Learning by Breaking: A New Project Insecure Web Apps

The presentation

The idea of creating web applications with intentional vulnerabilities is nothing new. It seems that everyone created at least one such application around the turn of the millennium. The problem is, most of those applications haven't been updated since then. In addition to being dated, these applications are largely closed source, can be complicated to set up, and often conflict with one another. In an effort to address these issues, this talk will describe a new infrastructure for creating and running a variety of open source, vulnerable web applications that all co-exist on a single virtual machine.

The speakers

Chuck Willis is a Technical Director with MANDIANT (http://www.mandiant.com/), a full spectrum information security company in Alexandria, Virginia, where he concentrates in web application security, research, and development. Prior to joining MANDIANT, Chuck performed security software engineering, penetration testing, and vulnerability assessments at a large government contractor and also conducted computer forensics and network intrusion investigations as a U.S. Army Counterintelligence Special Agent.
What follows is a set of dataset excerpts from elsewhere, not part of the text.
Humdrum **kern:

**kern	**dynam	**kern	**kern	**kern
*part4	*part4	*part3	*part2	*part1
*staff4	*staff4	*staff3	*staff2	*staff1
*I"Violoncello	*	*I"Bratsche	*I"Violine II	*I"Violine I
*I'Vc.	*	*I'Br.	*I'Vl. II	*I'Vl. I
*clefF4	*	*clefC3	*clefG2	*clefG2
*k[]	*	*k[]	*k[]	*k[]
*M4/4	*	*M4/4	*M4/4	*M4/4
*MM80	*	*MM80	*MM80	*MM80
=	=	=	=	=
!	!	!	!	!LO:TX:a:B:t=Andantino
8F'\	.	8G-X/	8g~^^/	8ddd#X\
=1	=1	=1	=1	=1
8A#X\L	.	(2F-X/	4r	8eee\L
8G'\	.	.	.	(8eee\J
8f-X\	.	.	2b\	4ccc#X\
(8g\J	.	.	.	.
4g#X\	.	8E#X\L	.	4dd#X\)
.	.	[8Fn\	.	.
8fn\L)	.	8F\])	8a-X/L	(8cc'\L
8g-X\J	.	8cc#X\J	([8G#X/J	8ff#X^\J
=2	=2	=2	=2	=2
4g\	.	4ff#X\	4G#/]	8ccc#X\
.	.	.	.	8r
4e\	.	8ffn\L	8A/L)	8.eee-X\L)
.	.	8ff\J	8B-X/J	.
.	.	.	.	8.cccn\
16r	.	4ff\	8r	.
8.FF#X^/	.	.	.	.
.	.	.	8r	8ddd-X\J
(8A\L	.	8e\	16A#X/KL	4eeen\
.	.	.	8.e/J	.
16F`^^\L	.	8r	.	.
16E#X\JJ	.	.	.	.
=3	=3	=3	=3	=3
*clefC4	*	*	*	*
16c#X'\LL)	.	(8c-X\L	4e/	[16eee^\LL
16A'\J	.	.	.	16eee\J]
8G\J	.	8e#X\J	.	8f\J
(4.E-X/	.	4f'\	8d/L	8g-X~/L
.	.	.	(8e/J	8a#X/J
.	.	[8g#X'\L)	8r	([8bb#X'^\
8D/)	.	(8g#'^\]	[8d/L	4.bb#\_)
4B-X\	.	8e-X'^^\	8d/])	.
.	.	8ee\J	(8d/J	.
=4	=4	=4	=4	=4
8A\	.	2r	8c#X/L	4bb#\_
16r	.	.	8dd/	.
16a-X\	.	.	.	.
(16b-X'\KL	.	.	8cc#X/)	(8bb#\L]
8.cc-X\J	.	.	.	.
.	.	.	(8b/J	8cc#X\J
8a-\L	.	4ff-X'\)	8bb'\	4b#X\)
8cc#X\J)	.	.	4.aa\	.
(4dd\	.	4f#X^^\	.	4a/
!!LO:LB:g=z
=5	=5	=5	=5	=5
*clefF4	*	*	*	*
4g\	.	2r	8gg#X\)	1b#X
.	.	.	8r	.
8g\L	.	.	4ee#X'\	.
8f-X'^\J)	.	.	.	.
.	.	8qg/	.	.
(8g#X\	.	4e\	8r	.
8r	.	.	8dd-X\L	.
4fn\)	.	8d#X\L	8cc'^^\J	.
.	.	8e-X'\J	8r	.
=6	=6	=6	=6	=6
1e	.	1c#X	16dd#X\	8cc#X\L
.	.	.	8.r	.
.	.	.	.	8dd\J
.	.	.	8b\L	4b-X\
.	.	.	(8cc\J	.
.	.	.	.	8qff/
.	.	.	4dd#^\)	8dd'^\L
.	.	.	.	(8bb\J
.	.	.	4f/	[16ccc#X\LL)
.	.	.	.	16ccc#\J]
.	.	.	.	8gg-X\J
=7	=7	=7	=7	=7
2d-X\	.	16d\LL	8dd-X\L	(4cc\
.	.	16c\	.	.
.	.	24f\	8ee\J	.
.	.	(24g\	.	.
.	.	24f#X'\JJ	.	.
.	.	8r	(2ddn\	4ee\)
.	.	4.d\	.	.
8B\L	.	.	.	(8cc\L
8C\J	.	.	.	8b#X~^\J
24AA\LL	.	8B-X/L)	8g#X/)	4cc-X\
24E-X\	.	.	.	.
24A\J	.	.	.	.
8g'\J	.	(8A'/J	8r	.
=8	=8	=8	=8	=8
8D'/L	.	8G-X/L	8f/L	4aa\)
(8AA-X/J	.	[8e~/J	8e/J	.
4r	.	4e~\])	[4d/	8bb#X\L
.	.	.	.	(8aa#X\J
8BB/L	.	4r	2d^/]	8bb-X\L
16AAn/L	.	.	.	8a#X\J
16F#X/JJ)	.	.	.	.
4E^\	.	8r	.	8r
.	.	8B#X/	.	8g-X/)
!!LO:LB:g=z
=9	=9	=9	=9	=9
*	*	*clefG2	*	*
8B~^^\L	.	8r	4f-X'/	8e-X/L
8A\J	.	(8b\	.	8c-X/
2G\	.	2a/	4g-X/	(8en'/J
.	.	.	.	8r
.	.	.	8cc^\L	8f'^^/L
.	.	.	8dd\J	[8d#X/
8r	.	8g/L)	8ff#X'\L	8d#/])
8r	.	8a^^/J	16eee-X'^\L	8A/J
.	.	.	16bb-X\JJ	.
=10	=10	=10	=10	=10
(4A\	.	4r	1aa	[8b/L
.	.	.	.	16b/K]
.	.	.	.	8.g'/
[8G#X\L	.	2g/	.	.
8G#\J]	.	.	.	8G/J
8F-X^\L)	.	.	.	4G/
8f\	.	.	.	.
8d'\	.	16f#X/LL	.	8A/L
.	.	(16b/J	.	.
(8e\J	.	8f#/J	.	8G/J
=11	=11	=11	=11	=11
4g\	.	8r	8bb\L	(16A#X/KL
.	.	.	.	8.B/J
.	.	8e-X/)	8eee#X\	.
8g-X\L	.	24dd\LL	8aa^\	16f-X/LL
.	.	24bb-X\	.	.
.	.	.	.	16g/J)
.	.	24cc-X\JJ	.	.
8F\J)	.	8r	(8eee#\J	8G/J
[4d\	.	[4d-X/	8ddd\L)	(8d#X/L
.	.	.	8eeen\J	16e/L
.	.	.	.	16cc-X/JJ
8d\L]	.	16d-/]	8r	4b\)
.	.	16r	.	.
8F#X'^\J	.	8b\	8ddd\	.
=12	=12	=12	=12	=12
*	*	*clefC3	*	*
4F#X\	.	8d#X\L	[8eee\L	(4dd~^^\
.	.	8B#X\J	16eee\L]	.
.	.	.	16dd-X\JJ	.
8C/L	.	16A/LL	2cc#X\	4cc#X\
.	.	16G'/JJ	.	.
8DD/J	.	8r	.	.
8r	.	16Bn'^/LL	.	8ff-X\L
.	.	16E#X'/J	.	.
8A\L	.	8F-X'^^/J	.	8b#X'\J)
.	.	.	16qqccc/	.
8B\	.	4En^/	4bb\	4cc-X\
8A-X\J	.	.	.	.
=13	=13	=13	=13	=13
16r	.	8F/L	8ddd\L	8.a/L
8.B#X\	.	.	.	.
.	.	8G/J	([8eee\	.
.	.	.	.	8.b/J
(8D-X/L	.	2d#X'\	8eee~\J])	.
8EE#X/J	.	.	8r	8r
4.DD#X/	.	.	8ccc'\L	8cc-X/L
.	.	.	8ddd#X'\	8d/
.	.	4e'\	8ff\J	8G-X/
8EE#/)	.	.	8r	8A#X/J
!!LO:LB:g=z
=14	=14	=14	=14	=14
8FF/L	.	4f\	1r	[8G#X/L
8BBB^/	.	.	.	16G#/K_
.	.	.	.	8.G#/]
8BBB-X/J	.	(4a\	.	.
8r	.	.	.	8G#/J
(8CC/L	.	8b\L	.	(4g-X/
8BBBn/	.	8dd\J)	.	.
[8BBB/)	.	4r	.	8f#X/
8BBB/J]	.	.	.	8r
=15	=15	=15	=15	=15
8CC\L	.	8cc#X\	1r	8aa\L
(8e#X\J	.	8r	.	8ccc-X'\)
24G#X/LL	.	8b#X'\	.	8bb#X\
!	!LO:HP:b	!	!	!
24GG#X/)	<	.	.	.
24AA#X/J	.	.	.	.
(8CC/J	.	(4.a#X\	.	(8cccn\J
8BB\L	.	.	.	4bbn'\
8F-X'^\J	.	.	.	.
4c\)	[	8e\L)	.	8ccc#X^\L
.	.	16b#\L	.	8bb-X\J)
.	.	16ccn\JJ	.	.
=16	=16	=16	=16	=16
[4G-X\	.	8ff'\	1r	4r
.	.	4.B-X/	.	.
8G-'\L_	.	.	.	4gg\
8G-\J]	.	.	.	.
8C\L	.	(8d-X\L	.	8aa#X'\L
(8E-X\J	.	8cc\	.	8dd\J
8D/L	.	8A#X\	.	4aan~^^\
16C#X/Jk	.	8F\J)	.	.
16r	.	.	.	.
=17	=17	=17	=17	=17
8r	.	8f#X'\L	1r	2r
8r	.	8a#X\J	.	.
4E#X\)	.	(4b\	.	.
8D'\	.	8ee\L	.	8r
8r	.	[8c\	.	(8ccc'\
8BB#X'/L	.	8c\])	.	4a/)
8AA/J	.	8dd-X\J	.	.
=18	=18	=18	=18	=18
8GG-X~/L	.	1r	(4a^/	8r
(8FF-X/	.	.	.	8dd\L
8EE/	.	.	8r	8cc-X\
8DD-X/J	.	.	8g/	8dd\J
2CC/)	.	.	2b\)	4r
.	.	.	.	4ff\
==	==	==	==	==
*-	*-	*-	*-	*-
Chuck holds a Master of Science in Computer Science from the University of Illinois at Urbana-Champaign and has previously spoken at the Black Hat Briefings, the OWASP AppSec Conference, the IT Underground security conference in Europe, DefCon, and ShmooCon. Chuck has contributed to several open source security software projects and is a member of the Open Web Application Security Project, a Certified Information Systems Security Professional, and a Certified Forensic Computer Examiner.